VOLUME 3, ISSUE 2, P116-123, JUNE 01, 2022
Liubin Yang, M.D., Ph.D., Mary Peavey, M.D., M.S.C.I., Khalied Kaskar, Ph.D., Neil Chappell, M.D., M.S.C.I., Lynn Zhu, B.S., Darius Devlin, Ph.D., Cecilia Valdes, M.D., Amy Schutt, M.D., M.S.C.I., Terri Woodard, M.D., Paul Zarutskie, M.D., Richard Cochran, Ph.D., William E. Gibbons, M.D.
To evaluate the feasibility of generating a center-specific embryo morphokinetic algorithm by time-lapse microscopy to predict clinical pregnancy rates.
A retrospective cohort analysis.
Academic fertility clinic in a tertiary hospital setting.
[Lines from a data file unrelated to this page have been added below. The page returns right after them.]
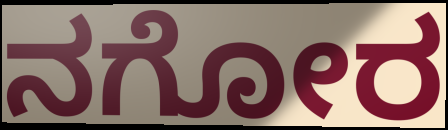
ನಗೋರ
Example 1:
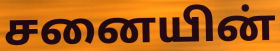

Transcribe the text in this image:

சனையின்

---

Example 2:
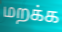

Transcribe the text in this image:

மறக்க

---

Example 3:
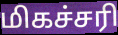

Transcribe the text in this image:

மிகச்சரி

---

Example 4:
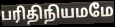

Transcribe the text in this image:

பரிதிநியமமே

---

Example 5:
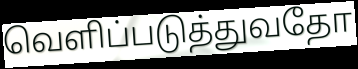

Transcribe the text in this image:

வெளிப்படுத்துவதோ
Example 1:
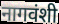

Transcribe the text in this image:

नागवंशी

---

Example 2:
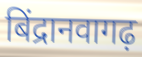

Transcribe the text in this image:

बिंद्रानवागढ़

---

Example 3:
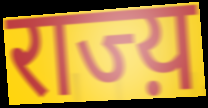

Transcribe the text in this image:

राज्य़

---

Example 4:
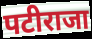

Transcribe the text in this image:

पटीराजा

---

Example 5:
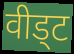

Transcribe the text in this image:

वीड्ट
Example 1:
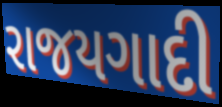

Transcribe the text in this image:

રાજયગાદી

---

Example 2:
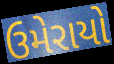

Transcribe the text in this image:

ઉમેરાયો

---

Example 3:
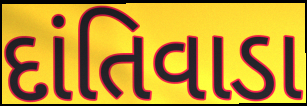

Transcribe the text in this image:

દાંતિવાડા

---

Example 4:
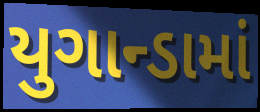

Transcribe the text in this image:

યુગાન્ડામાં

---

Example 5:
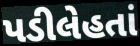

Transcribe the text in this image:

પડીલેહતાં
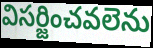
విసర్జించవలెను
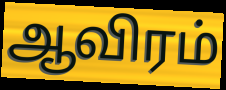
ஆவிரம்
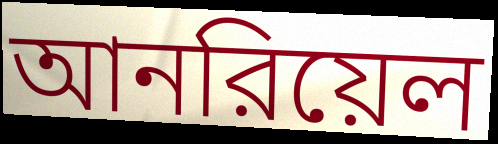
আনরিয়েল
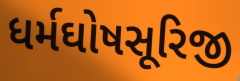
ધર્મઘોષસૂરિજી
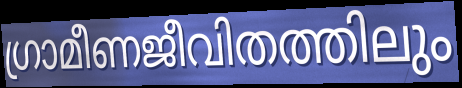
ഗ്രാമീണജീവിതത്തിലും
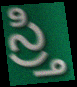
స్ర్తి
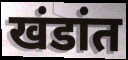
खंडांत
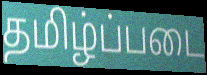
தமிழ்ப்படை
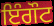
ਇੰਗੌਟ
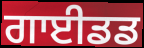
ਗਾਈਡਡ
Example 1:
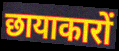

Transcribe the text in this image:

छायाकारों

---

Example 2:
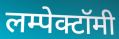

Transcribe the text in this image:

लम्पेक्टॉमी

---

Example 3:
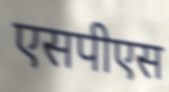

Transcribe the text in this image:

एसपीएस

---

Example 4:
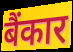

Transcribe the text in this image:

बैंकार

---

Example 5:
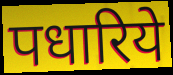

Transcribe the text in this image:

पधारिये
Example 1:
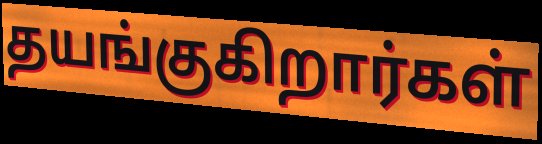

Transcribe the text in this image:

தயங்குகிறார்கள்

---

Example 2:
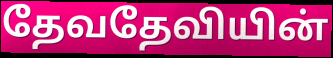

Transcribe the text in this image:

தேவதேவியின்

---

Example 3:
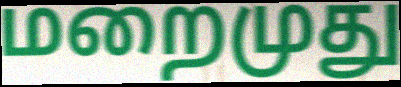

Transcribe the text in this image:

மறைமுது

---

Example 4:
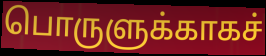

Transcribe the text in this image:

பொருளுக்காகச்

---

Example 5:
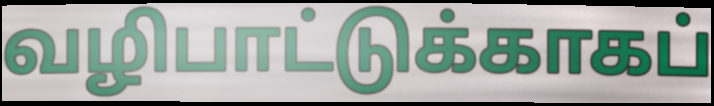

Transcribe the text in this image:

வழிபாட்டுக்காகப்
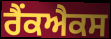
ਰੈਂਕਐਕਸ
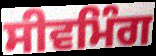
ਸੀਵਮਿੰਗ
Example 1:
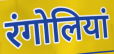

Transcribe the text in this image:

रंगोलियां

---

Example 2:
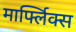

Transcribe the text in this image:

मार्फ्लिक्स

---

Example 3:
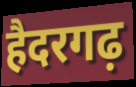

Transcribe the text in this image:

हैदरगढ़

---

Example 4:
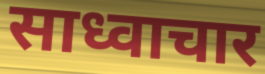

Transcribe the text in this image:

साध्वाचार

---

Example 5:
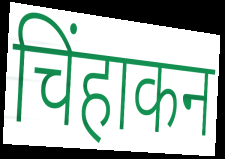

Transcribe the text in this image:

चिंहाकन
Patients who underwent in vitro fertilization with embryos that underwent EmbryoScope time-lapse microscopy and subsequent transfer between 2014 and 2018.
Main Outcome Measure(s)
A supervised, random forest learning algorithm from 367 embryos successfully predicted clinical pregnancy from a training set with overall 65% sensitivity and 74% positive predictive value, with an area under the curve of 0.7 for the test set. Similar results were achieved for live birth outcomes. For the secondary analysis, embryo growth morphokinetics were grouped into five clusters using unsupervised clustering. The clusters that had the fastest morphokinetics (time to blastocyst = 97 hours) had pregnancy rates of 54%, whereas a cluster that had the slowest morphokinetics (time to blastocyst = 122 hours) had a pregnancy rate of 71%, although the differences were not statistically significant (P=.356). Other clusters had pregnancy rates of 51%–60%.
This study shows the feasibility of a clinic-specific, noninvasive embryo morphokinetic simple machine learning model to predict clinical pregnancy rates.